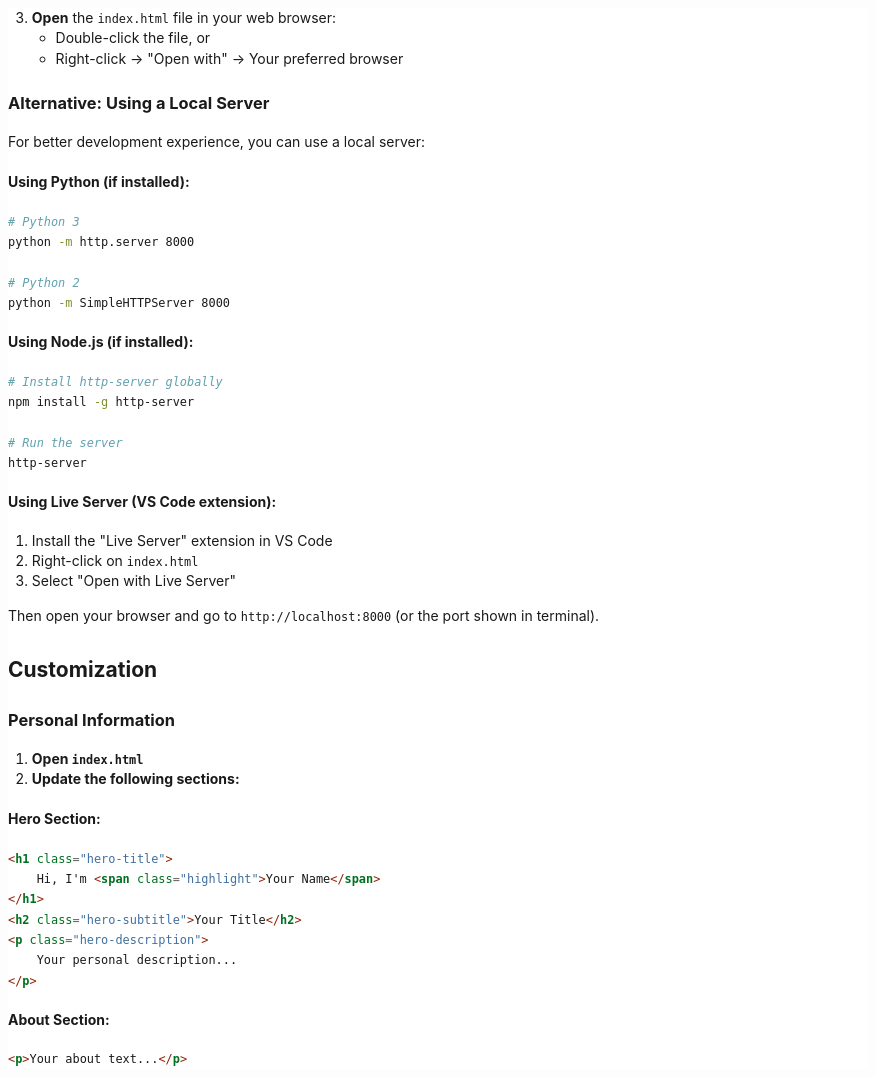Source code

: 3. **Open** the `index.html` file in your web browser:
   - Double-click the file, or
   - Right-click → "Open with" → Your preferred browser

### Alternative: Using a Local Server

For better development experience, you can use a local server:

#### Using Python (if installed):
```bash
# Python 3
python -m http.server 8000

# Python 2
python -m SimpleHTTPServer 8000
```

#### Using Node.js (if installed):
```bash
# Install http-server globally
npm install -g http-server

# Run the server
http-server
```

#### Using Live Server (VS Code extension):
1. Install the "Live Server" extension in VS Code
2. Right-click on `index.html`
3. Select "Open with Live Server"

Then open your browser and go to `http://localhost:8000` (or the port shown in terminal).

##  Customization

### Personal Information

1. **Open `index.html`**
2. **Update the following sections:**

#### Hero Section:
```html
<h1 class="hero-title">
    Hi, I'm <span class="highlight">Your Name</span>
</h1>
<h2 class="hero-subtitle">Your Title</h2>
<p class="hero-description">
    Your personal description...
</p>
```

#### About Section:
```html
<p>Your about text...</p>
```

+++

TASK TO CARRY OUT: Scan the entries for the word "file". Report each line that has it.

SOLUTION FOR THIS PROBLEM:
: 3. **Open** the `index.html` file in your web browser:
   - Double-click the file, or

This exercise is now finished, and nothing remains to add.